Joaquim Nabuco

Por M. Paulo Nunes

A propósito do 160º aniversário de nascimento de Joaquim Nabuco, transcorrido a 19 do corrente mês, pronunciei algumas palavras no último sábado, em nossa Academia, que vão a seguir reproduzidas.


Há duas semanas, esta Academia celebrou com uma conferência e uma mesa redonda o centenário do silêncio de Euclides da Cunha, um dos luminares da cultura brasileira, com a sua obra seminal, Os Sertões, sobre a tragédia de Canudos. Hoje lembraria igualmente a figura impar de Joaquim Nabuco pelo que ela representa para a história social de nosso país, em sua luta pela ascensão social de nossa população desassistida, de modo especial, a da raça negra, mergulhada por vários séculos na escravidão.


Descendente ilustre da aristocracia açucareira do nordeste brasileiro, tinha tudo para voltar-se exclusivamente para a defesa dos interesses de sua classe, não fora talvez o forte ascendente paterno, filho que era do senador José Tomaz Nabuco de Araújo, notável advogado e senador do Império e um dos mais importantes líderes abolicionistas, cujo perfil admirável foi por ele traçado em sua obra fundamental, Um Estadista do Império, em três volumes (1891-1899), e constitui uma das mais per-feitas reconstituições históricas de um longo período de nossa vida parlamentar. Ao contrário de Rui, nascido no mesmo ano de 1849, que se embrenharia na discussão estéril de nossos problemas jurídicos, Nabuco mergulharia no húmus da questão social do país, tornando-se um dos estadistas maiores da nação.

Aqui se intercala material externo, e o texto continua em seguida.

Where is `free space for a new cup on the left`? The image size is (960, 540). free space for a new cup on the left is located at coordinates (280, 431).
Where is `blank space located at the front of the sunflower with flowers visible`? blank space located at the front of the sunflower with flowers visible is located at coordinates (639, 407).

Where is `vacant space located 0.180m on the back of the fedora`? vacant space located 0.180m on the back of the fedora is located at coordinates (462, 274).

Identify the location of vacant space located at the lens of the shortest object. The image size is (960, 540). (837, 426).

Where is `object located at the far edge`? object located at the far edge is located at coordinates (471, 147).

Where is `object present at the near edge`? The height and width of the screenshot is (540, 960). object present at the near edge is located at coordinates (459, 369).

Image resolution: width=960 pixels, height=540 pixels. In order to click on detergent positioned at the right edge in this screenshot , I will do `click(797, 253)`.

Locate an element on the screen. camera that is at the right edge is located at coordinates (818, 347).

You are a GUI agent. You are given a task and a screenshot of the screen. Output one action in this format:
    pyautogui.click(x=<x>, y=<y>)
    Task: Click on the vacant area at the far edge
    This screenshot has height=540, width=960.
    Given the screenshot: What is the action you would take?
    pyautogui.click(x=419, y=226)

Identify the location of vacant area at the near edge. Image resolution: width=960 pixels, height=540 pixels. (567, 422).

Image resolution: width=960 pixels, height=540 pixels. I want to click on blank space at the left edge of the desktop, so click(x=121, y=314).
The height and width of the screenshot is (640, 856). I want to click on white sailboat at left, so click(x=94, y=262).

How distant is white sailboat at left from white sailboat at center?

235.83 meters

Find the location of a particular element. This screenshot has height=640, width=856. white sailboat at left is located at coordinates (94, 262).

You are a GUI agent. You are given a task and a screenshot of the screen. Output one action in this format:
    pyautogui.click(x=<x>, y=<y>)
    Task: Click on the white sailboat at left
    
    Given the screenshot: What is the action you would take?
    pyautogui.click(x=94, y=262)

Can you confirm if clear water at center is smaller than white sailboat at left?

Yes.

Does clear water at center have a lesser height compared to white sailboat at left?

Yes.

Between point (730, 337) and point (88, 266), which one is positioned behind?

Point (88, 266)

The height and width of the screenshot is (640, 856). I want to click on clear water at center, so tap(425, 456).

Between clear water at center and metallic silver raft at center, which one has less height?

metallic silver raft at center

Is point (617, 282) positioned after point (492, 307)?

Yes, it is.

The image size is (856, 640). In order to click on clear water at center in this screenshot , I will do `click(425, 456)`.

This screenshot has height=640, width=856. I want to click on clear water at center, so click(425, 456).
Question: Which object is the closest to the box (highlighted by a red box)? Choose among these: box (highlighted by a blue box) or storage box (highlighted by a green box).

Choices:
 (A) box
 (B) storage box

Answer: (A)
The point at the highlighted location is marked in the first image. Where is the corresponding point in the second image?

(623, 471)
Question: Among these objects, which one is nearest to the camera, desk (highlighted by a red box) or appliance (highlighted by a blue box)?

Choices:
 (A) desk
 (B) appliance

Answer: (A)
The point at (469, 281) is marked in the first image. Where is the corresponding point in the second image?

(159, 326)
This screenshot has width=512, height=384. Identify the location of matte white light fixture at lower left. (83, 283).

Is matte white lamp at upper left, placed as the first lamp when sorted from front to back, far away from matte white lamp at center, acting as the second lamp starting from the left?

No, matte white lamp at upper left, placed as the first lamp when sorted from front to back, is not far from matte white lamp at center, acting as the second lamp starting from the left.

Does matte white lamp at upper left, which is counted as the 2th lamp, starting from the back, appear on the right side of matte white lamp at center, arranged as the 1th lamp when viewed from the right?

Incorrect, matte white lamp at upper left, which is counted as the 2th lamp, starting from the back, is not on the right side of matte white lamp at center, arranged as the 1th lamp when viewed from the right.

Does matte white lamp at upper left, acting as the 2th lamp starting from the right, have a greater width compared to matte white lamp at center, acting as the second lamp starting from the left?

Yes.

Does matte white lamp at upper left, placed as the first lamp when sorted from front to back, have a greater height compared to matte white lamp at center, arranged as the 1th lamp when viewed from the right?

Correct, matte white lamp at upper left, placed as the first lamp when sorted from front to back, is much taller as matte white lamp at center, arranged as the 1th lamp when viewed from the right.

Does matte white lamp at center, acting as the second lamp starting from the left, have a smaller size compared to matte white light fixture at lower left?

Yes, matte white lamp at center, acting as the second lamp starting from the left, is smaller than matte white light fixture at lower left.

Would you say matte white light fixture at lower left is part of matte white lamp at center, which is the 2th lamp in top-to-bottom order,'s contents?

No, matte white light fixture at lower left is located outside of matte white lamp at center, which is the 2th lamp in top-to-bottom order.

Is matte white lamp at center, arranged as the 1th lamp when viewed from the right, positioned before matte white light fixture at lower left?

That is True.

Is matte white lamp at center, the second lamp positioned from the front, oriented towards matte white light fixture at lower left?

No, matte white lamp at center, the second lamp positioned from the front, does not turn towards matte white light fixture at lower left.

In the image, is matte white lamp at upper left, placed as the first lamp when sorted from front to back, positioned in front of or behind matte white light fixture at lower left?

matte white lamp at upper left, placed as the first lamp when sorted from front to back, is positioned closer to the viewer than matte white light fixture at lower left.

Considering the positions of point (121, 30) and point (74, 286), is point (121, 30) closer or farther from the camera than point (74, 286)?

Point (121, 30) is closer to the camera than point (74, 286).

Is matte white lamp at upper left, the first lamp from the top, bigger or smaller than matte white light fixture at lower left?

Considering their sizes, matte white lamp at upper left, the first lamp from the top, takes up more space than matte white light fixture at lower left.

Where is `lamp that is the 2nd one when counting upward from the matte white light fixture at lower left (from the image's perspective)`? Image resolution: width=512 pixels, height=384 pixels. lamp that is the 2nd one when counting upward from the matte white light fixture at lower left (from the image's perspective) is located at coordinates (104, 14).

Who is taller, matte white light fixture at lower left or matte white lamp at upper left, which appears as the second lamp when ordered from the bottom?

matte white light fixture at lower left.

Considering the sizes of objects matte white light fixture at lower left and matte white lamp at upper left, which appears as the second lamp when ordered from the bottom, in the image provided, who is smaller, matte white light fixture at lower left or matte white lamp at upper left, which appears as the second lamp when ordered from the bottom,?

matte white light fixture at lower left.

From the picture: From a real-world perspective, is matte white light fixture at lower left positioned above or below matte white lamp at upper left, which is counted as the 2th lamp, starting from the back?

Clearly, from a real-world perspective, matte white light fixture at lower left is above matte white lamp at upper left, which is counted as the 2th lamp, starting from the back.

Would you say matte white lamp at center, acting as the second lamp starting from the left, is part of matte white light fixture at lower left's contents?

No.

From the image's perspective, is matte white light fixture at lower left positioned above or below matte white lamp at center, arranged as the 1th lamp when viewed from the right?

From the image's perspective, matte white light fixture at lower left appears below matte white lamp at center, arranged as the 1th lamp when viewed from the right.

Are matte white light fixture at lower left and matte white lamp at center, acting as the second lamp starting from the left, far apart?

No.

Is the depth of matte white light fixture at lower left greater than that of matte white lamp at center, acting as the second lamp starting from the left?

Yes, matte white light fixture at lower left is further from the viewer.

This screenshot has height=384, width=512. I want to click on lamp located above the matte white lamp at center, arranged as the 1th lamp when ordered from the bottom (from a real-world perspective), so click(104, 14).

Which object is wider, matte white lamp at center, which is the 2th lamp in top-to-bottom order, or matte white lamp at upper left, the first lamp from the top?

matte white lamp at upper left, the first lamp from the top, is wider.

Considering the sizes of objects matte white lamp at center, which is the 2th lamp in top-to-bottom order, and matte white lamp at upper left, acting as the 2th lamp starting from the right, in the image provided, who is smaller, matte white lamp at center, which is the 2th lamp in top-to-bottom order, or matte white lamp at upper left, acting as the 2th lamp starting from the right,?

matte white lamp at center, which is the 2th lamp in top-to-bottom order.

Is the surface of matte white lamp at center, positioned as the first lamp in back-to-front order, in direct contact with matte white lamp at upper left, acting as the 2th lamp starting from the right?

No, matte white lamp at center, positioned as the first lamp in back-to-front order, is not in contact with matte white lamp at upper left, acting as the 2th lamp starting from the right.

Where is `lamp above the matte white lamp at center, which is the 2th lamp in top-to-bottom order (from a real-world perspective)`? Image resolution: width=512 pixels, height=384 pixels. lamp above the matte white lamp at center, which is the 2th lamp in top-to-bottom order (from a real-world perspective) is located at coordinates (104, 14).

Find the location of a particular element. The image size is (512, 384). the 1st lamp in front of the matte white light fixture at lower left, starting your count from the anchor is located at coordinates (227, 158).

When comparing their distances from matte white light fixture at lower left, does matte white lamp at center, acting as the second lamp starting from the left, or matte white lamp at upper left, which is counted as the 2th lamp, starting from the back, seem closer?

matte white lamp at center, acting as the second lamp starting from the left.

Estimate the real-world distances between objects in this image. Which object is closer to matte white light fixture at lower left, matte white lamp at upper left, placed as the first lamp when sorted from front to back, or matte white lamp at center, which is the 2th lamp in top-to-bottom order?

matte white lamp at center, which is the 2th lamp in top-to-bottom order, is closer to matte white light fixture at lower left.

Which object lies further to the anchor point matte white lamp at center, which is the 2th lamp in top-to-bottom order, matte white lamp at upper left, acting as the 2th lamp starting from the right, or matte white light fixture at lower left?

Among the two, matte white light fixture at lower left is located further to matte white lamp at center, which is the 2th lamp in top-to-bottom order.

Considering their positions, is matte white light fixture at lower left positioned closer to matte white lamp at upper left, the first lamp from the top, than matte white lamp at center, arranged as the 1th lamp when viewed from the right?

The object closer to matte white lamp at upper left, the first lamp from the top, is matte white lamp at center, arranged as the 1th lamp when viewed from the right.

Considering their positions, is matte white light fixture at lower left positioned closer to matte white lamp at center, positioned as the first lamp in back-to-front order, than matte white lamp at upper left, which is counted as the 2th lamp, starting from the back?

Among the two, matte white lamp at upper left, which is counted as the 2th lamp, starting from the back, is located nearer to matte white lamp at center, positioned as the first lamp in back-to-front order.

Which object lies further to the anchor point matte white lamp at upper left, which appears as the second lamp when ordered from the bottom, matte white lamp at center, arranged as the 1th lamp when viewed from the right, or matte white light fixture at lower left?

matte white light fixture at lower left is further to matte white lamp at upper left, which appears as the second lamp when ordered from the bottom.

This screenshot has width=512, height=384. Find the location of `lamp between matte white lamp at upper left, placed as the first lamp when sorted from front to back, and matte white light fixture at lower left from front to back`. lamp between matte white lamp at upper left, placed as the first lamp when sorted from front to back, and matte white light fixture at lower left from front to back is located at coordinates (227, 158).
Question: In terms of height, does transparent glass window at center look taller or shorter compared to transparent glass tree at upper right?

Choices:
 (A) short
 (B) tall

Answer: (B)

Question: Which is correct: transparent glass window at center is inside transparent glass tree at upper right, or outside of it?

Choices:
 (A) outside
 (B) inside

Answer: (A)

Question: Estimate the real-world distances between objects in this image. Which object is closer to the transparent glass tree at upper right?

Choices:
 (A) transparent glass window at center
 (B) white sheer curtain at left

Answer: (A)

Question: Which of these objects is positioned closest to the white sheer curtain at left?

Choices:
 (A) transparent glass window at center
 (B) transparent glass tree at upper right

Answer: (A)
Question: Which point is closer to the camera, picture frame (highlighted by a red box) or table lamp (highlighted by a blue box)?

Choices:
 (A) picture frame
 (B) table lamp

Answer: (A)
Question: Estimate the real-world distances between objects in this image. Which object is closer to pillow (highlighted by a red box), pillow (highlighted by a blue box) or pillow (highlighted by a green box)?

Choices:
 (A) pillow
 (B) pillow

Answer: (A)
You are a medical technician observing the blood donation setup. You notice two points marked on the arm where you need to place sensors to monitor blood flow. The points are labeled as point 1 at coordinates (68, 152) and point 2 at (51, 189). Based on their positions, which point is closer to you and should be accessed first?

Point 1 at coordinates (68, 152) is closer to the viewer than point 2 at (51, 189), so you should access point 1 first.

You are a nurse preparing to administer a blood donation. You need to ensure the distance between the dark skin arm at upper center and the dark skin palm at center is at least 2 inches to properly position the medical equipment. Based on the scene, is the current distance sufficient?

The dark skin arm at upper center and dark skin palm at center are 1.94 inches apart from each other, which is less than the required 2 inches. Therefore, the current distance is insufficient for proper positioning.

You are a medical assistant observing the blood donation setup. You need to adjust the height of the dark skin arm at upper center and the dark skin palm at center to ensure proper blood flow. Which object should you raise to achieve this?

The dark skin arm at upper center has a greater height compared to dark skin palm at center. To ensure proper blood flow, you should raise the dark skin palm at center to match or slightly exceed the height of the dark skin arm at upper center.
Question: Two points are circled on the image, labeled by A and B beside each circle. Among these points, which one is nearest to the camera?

Depois publicaria ele uma obra também seminal, O Abolicionista, aparecida em 1883, em plena campanha abolicionista, a que dedicaria corpo e alma, até sua vitória final, em 13 de maio de 1888, com a assinatura da "lei áurea". Se as soluções ali propostas houvessem sido adotadas pelos governos republicanos que se sucederam no país todos os problemas da inserção do afrodescendente na sociedade brasileira teriam sido plenamente solucionados. Em 1890 publica ele o seu livro de memórias, Minha Formação, cu-jas páginas, sobretudo as de evocação da infância, no engenho Maçan-gana, nunca mais desapareceram da minha memória, as melhores que já pude ler em toda a literatura de evocação daquele período de nossa infância perdida: "O traço todo da vida é para muitos um desenho da criança, esquecido pelo homem, e ao qual este terá sempre que se cingir sem o saber..."


Monarquista por formação, foi entretanto o nosso primeiro embaixador nos Estados Unidos, posto que passou a ocupar a partir de 1905, passando desde então a defender ideias internacionalistas, como o pan -americanismo.


Foi um dos fundadores, com Machado de Assis, da Academia Brasileira de Letras, ocupando ali o cargo de secretário-geral. Falece no posto diplomático, em 17 de janeiro de 1910, tendo sido sepultado em sua terra natal, Pernambuco.

A Academia Brasileira, a que emprestou o lustre de sua inteligência, está programando uma série de eventos que a partir de agora assinalarão o silêncio de uma das mais completas personalidades de nossa vida pública e de nossas letras, como cidadão exemplar, homem público de vida irrepreensível, patriota e cidadão do mundo.